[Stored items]

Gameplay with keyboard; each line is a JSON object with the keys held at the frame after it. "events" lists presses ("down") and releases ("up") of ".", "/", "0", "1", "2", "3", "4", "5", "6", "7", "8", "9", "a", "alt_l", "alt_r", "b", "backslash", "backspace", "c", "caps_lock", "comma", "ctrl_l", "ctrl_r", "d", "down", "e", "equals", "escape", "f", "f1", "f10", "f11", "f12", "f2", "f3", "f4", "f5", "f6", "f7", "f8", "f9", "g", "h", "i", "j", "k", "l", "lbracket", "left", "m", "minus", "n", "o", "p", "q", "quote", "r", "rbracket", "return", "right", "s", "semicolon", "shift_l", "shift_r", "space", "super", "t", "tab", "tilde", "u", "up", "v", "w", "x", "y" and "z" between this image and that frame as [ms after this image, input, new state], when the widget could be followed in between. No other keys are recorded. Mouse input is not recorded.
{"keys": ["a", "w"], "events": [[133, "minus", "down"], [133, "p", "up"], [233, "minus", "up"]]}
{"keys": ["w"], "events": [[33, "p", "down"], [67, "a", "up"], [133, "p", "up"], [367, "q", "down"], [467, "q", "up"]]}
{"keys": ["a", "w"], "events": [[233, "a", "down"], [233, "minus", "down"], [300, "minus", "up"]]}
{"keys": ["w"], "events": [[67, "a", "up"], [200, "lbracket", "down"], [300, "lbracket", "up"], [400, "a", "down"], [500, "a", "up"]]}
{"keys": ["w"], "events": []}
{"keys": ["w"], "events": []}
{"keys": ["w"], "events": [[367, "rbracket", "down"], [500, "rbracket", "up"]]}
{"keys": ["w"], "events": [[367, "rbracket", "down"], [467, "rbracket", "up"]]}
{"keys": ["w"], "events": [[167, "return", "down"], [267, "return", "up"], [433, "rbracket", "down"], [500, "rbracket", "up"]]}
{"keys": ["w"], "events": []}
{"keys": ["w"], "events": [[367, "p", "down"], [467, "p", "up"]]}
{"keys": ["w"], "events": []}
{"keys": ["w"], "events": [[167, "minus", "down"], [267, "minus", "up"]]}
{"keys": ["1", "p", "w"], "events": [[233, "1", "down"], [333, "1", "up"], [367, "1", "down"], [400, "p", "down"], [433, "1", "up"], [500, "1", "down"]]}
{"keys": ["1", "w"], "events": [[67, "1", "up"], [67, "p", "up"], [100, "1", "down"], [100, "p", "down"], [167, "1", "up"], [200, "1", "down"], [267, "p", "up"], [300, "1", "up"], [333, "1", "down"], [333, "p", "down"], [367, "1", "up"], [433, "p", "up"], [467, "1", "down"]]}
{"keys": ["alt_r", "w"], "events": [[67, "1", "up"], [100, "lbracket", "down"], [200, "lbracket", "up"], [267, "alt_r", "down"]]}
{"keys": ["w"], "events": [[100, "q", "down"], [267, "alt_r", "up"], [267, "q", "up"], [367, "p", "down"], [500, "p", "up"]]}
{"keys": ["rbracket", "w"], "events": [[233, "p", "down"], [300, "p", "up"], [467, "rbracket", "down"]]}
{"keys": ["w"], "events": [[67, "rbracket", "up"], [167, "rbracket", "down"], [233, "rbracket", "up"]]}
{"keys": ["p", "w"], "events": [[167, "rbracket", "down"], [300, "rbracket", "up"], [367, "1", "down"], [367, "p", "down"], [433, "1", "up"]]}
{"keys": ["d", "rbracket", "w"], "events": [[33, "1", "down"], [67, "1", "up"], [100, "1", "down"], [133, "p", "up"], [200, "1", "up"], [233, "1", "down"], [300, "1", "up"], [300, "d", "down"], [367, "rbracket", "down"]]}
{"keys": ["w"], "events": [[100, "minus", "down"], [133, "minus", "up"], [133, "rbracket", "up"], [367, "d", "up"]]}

• _Task item_: Repeat the records above exactly, with nothing left out.

• _Your response_:
Gameplay with keyboard; each line is a JSON object with the keys held at the frame after it. "events" lists presses ("down") and releases ("up") of ".", "/", "0", "1", "2", "3", "4", "5", "6", "7", "8", "9", "a", "alt_l", "alt_r", "b", "backslash", "backspace", "c", "caps_lock", "comma", "ctrl_l", "ctrl_r", "d", "down", "e", "equals", "escape", "f", "f1", "f10", "f11", "f12", "f2", "f3", "f4", "f5", "f6", "f7", "f8", "f9", "g", "h", "i", "j", "k", "l", "lbracket", "left", "m", "minus", "n", "o", "p", "q", "quote", "r", "rbracket", "return", "right", "s", "semicolon", "shift_l", "shift_r", "space", "super", "t", "tab", "tilde", "u", "up", "v", "w", "x", "y" and "z" between this image and that frame as [ms after this image, input, new state], when the widget could be followed in between. No other keys are recorded. Mouse input is not recorded.
{"keys": ["a", "w"], "events": [[133, "minus", "down"], [133, "p", "up"], [233, "minus", "up"]]}
{"keys": ["w"], "events": [[33, "p", "down"], [67, "a", "up"], [133, "p", "up"], [367, "q", "down"], [467, "q", "up"]]}
{"keys": ["a", "w"], "events": [[233, "a", "down"], [233, "minus", "down"], [300, "minus", "up"]]}
{"keys": ["w"], "events": [[67, "a", "up"], [200, "lbracket", "down"], [300, "lbracket", "up"], [400, "a", "down"], [500, "a", "up"]]}
{"keys": ["w"], "events": []}
{"keys": ["w"], "events": []}
{"keys": ["w"], "events": [[367, "rbracket", "down"], [500, "rbracket", "up"]]}
{"keys": ["w"], "events": [[367, "rbracket", "down"], [467, "rbracket", "up"]]}
{"keys": ["w"], "events": [[167, "return", "down"], [267, "return", "up"], [433, "rbracket", "down"], [500, "rbracket", "up"]]}
{"keys": ["w"], "events": []}
{"keys": ["w"], "events": [[367, "p", "down"], [467, "p", "up"]]}
{"keys": ["w"], "events": []}
{"keys": ["w"], "events": [[167, "minus", "down"], [267, "minus", "up"]]}
{"keys": ["1", "p", "w"], "events": [[233, "1", "down"], [333, "1", "up"], [367, "1", "down"], [400, "p", "down"], [433, "1", "up"], [500, "1", "down"]]}
{"keys": ["1", "w"], "events": [[67, "1", "up"], [67, "p", "up"], [100, "1", "down"], [100, "p", "down"], [167, "1", "up"], [200, "1", "down"], [267, "p", "up"], [300, "1", "up"], [333, "1", "down"], [333, "p", "down"], [367, "1", "up"], [433, "p", "up"], [467, "1", "down"]]}
{"keys": ["alt_r", "w"], "events": [[67, "1", "up"], [100, "lbracket", "down"], [200, "lbracket", "up"], [267, "alt_r", "down"]]}
{"keys": ["w"], "events": [[100, "q", "down"], [267, "alt_r", "up"], [267, "q", "up"], [367, "p", "down"], [500, "p", "up"]]}
{"keys": ["rbracket", "w"], "events": [[233, "p", "down"], [300, "p", "up"], [467, "rbracket", "down"]]}
{"keys": ["w"], "events": [[67, "rbracket", "up"], [167, "rbracket", "down"], [233, "rbracket", "up"]]}
{"keys": ["p", "w"], "events": [[167, "rbracket", "down"], [300, "rbracket", "up"], [367, "1", "down"], [367, "p", "down"], [433, "1", "up"]]}
{"keys": ["d", "rbracket", "w"], "events": [[33, "1", "down"], [67, "1", "up"], [100, "1", "down"], [133, "p", "up"], [200, "1", "up"], [233, "1", "down"], [300, "1", "up"], [300, "d", "down"], [367, "rbracket", "down"]]}
{"keys": ["w"], "events": [[100, "minus", "down"], [133, "minus", "up"], [133, "rbracket", "up"], [367, "d", "up"]]}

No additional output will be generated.